Excerpt to read:
━━━━━━━━━━━━━━━━━━━━━━━━━━━━━━

The Veterans World Judo Championships will take place in Lisbon from 21st to 24th of October. More than 400 participants are registered. As expected, the largest participation comes from the European countries, with 217 athletes, including the host country Portugal that has registered 14 judoka so far.
Denis Weisser, chair of the IJF Veterans Commission

Despite the complicated situation because of the Covid-19 pandemic, the chair of the IJF Veterans Commission, Denis Weisser from Germany, is optimistic about an event that is very important for Portugal and the Portuguese Judo Federation. Recently he explained to the Portuguese publication, Judo Magazine, how he feels about the upcoming competition.

"First of all, I would like to say how delighted I am to be in Lisbon soon. Although we are still in a state of pandemic, I would like to stress that this event comes at the right time, even if we are a bit sad that it is not taking place under normal conditions and in a closer accordance with the veterans' expectations regarding international competitions.

It is important to remember that the original veteran group that participated in the world championships was very small. It then grew bigger and bigger and today it has a great attraction all over the world because its dynamism is linked to two key ideas: judo is practised for life and judo provides new experiences.

Today we have athletes in all age groups in a wide range of activities. We have judoka who are 80 years old and train regularly. In Marrakech, prior to the pandemic, there was a record participation of 1200 participants. When the veterans come together, they represent the whole judo family on several levels: they are coaches, athletes, judges, sponsors and club managers who want to do something together. They very much appreciate the social dimension and also the bonds of friendship.

I have been to Lisbon before, a few years ago and I am very much looking forward to going there again. As far as participation is concerned, we already have more than four hundred registrations from 41 countries. Big federations like France and Germany have not yet completed their nominations. The registration period is ongoing.

Judo is everyone's passion and the attendance of several generations at the events brings back memories. It's a great way to bring judo to life. Friendships are always a constant at these meetings. Old friends meeting again, that's always a celebration.

━━━━━━━━━━━━━━━━━━━━━━━━━━━━━━

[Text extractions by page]

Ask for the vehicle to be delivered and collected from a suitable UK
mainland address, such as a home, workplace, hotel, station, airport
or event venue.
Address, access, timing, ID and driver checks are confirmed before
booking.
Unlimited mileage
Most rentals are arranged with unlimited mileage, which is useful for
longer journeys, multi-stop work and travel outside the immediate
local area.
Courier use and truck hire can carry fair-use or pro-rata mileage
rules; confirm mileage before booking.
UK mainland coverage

━━━━━━━━━━━━━━━━━━━━━━━━━━━━━━

Actions to take:
1 > Decide whether each statement agrees with the article on the Veterans World Judo Championships: (a) more than 400 participants are registered for the Lisbon event; (b) Denis Weisser comes from Portugal; (c) Marrakech saw a record participation of 1200 participants before the pandemic. Answer yes or no for each, quoting the words from the article that decide it.
2 > According to the article on the Veterans World Judo Championships, how many countries do the registrations received so far come from?
3 > Extend the article on the Veterans World Judo Championships by writing what follows its final sentence.
The records can be disregarded; they are not required for any of the work here.

Task-by-task results:
1 >
(a) Yes: "More than 400 participants are registered."
(b) No: "Denis Weisser from Germany"
(c) Yes: "In Marrakech, prior to the pandemic, there was a record participation of 1200 participants."

2 > They come from 41 countries.

3 >
I understand that people do not want to stay in a bubble, but we also know that the effects of the coronavirus can be more severe for older people and less severe for younger people. We have to stick to the health protocol very strictly. Together with the IJF Medical Commission and the PJF (Portuguese Judo Federation), we decided that we should have two tests on arrival, a mandatory stay in the hotel and other rules. However, in the hotel you can meet, talk and share nice moments. Once the competition is over, everyone is free to pursue their own programmes outside the hotel.

One has to understand that many people are interested in coming and competing. Besides the judo, Lisbon is a beautiful city that many people would like to visit. The Portuguese are so hospitable and the weather is very good. We expect everything to be well organised. The Portuguese Federation is known for organising competitions well. 

I believe that even if fewer people were to come than usual, continuing this way was a good decision. It was important to keep going and I am sure that at the next event the number of participants will increase.

If we look back at what happened over the past months, the impact was huge in the context of veterans' activities. It was not possible to train and there were various restrictions. Of course it was possible to use a smartphone and participate in online initiatives but it's not the same as going to the dojo and being with friends and working together. 

I am the president of a club in Bavaria with about 120 judoka and we had to cope with the difficulties of complete and then partial training interruptions. For all of us, the desire to reopen the dojo was central. Of course, a new beginning is not easy, neither for the elderly nor for the young but we are now in a situation that guarantees better safety conditions for all and we must be confident that we will be able to return to the former level of judo soon. One thing is certain, we do not want any judo athlete to suffer because of a lack of rigour in dealing with this matter. We want good judo in good health conditions for all practitioners.

I would like to emphasise once again that all those who can make the effort to overcome the difficulties related to the trip to Lisbon should do so. I would like to remind you that we will have referees of the highest international level. Some of them recently refereed at the Tokyo Olympics. In this way, there is great solidarity, not only among veterans, but among all groups in the sport, as in the case of the referees I just mentioned.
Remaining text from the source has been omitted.